• Things to do
• 1. Quote the Women of Color Quilters Network page from "Women of Color Quilters Network (WCQN) is" to "Carolyn L. Mazloomi.".
• 2. Put the listing, from the line with "pink line: moved 1 px right" to its end, into a Markdown table with the columns Row and Entry. Leave out blank lines and the pictures.

• Page
++++

= Women of Color Quilters Network =

Non-Profit Quilting Network

Women of Color Quilters Network (WCQN) is a national organization dedicated to preserving African American quiltmaking.

Women of Color Quilters Network

==History==
The Women of Color Quilters Network (WCQN) was founded in 1986 by Carolyn L. Mazloomi.

For many years in the early 1980s, Mazloomi had tried unsuccessfully to expand her circle of African American quilters. She eventually placed an advertisement in Quilter's Newsletter Magazine requesting correspondence with other quilters who shared this frustration. She received several responses to this advertisement, and the resulting correspondence led to the formation of the WCQN.

Founding members of the WCQN included Mazloomi, Claire E. Carter, aRma Carter, Cuesta Benberry, Meloydy Boyd, Michael Cummings, Peggie Hartwell and Marie Wilson.

In 1992–1993, a survey of WCQN members, conducted by quilter Sandra German, indicated members had low expectations for fairness, acceptance, and success from traditional or mainstream quilting ventures (such as quilt guilds, magazines, and contests).

==Overview==
The objectives of the organization include the fostering and preservation of the art of quilt making among people of color, researching quilt history and documenting quilts, and offering authentic, handmade African American quilts and fiber art to museums and galleries for exhibition.

WCQN membership surpassed 1,000 quilters from the U.S., Canada, the Caribbean, and England.

Many members specialize in narrative quilts on contemporary African-American themes because, as Mazloomi said, "we are a people with many stories to tell."

==Exhibitions==
WCQN members continue to exhibit their quilts in community venues, local galleries and museums. In 2004, the Museum of Biblical Art in Dallas, Texas, sponsored the traveling exhibition, Threads of Faith: Recent Works from the Women of Color Quilters Network.

++++

• Input

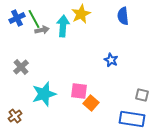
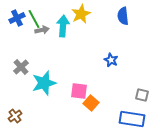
cyan star: moved 11 px up
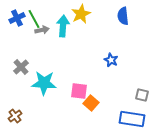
cyan star: rotated 20 degrees clockwise
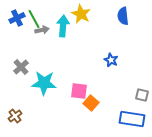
yellow star: rotated 18 degrees counterclockwise
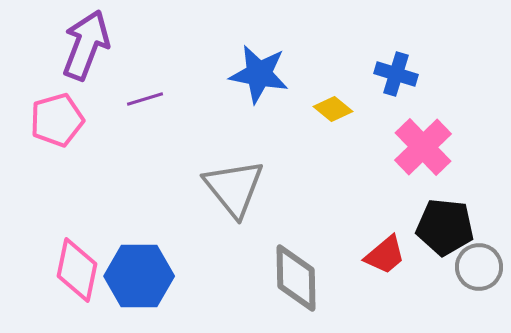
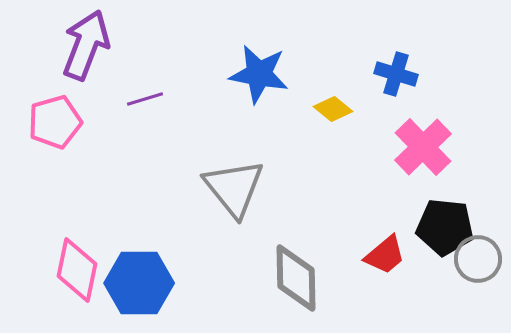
pink pentagon: moved 2 px left, 2 px down
gray circle: moved 1 px left, 8 px up
blue hexagon: moved 7 px down
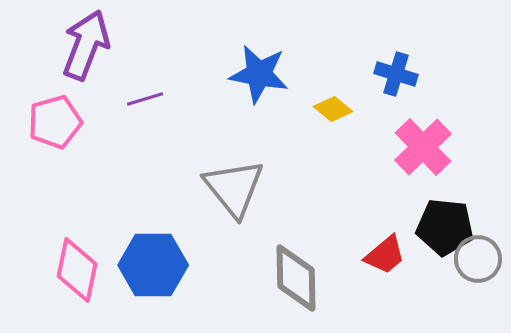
blue hexagon: moved 14 px right, 18 px up
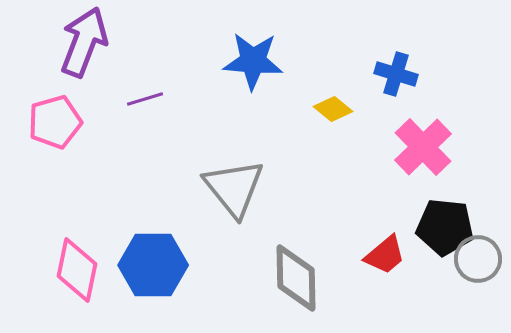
purple arrow: moved 2 px left, 3 px up
blue star: moved 6 px left, 13 px up; rotated 6 degrees counterclockwise
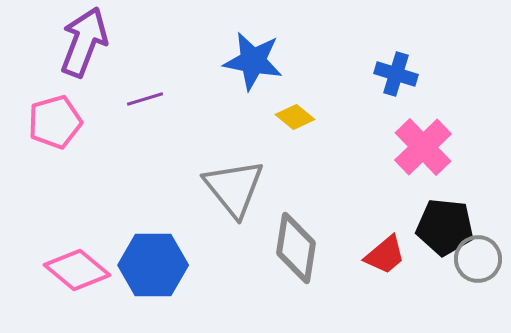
blue star: rotated 6 degrees clockwise
yellow diamond: moved 38 px left, 8 px down
pink diamond: rotated 62 degrees counterclockwise
gray diamond: moved 30 px up; rotated 10 degrees clockwise
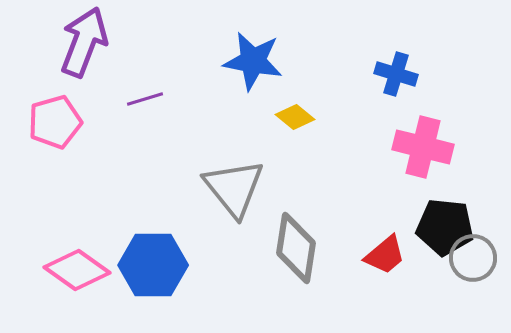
pink cross: rotated 32 degrees counterclockwise
gray circle: moved 5 px left, 1 px up
pink diamond: rotated 4 degrees counterclockwise
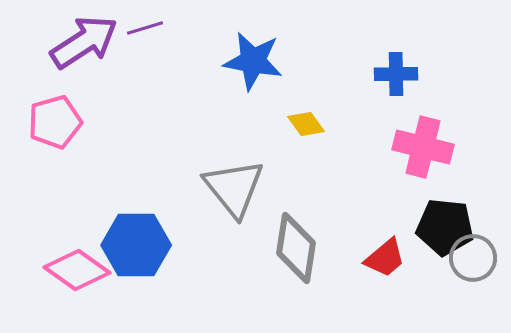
purple arrow: rotated 36 degrees clockwise
blue cross: rotated 18 degrees counterclockwise
purple line: moved 71 px up
yellow diamond: moved 11 px right, 7 px down; rotated 15 degrees clockwise
red trapezoid: moved 3 px down
blue hexagon: moved 17 px left, 20 px up
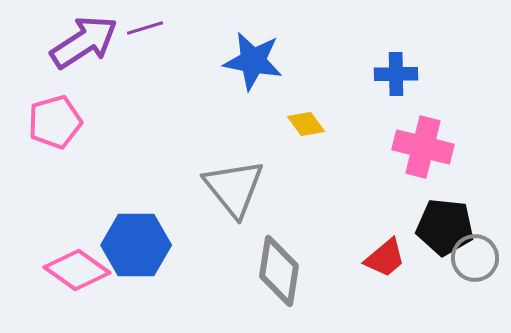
gray diamond: moved 17 px left, 23 px down
gray circle: moved 2 px right
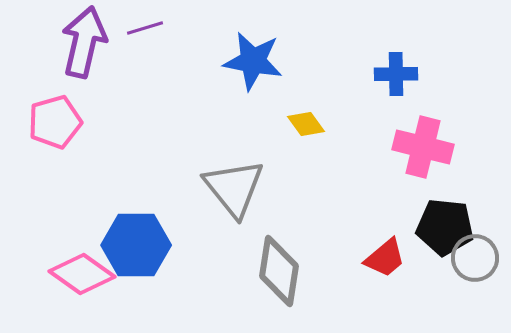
purple arrow: rotated 44 degrees counterclockwise
pink diamond: moved 5 px right, 4 px down
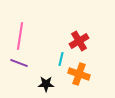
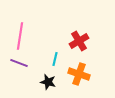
cyan line: moved 6 px left
black star: moved 2 px right, 2 px up; rotated 14 degrees clockwise
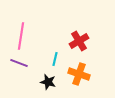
pink line: moved 1 px right
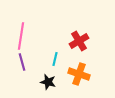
purple line: moved 3 px right, 1 px up; rotated 54 degrees clockwise
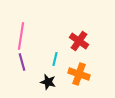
red cross: rotated 24 degrees counterclockwise
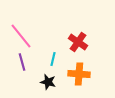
pink line: rotated 48 degrees counterclockwise
red cross: moved 1 px left, 1 px down
cyan line: moved 2 px left
orange cross: rotated 15 degrees counterclockwise
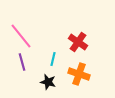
orange cross: rotated 15 degrees clockwise
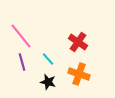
cyan line: moved 5 px left; rotated 56 degrees counterclockwise
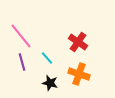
cyan line: moved 1 px left, 1 px up
black star: moved 2 px right, 1 px down
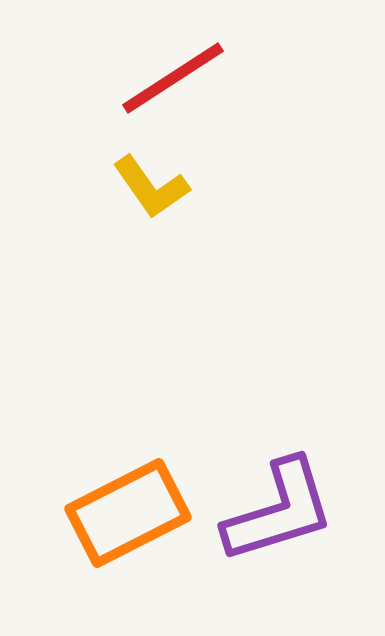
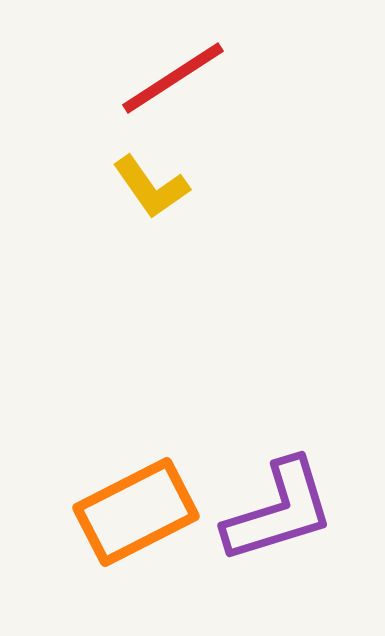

++++

• Results by task
• 1.
Women of Color Quilters Network (WCQN) is a national organization dedicated to preserving African American quiltmaking.

Women of Color Quilters Network

==History==
The Women of Color Quilters Network (WCQN) was founded in 1986 by Carolyn L. Mazloomi.

• 2.
| Row | Entry |
|---|---|
| 1 | pink line: moved 1 px right |
| 2 | purple line: moved 3 px right, 1 px up; rotated 54 degrees clockwise |
| 3 | red cross: rotated 24 degrees counterclockwise |
| 4 | pink line: rotated 48 degrees counterclockwise |
| 5 | red cross: moved 1 px left, 1 px down |
| 6 | cyan line: moved 2 px left |
| 7 | orange cross: rotated 15 degrees counterclockwise |
| 8 | orange cross: rotated 15 degrees clockwise |
| 9 | cyan line: moved 5 px left; rotated 56 degrees counterclockwise |
| 10 | cyan line: moved 1 px left, 1 px up |
| 11 | black star: moved 2 px right, 1 px down |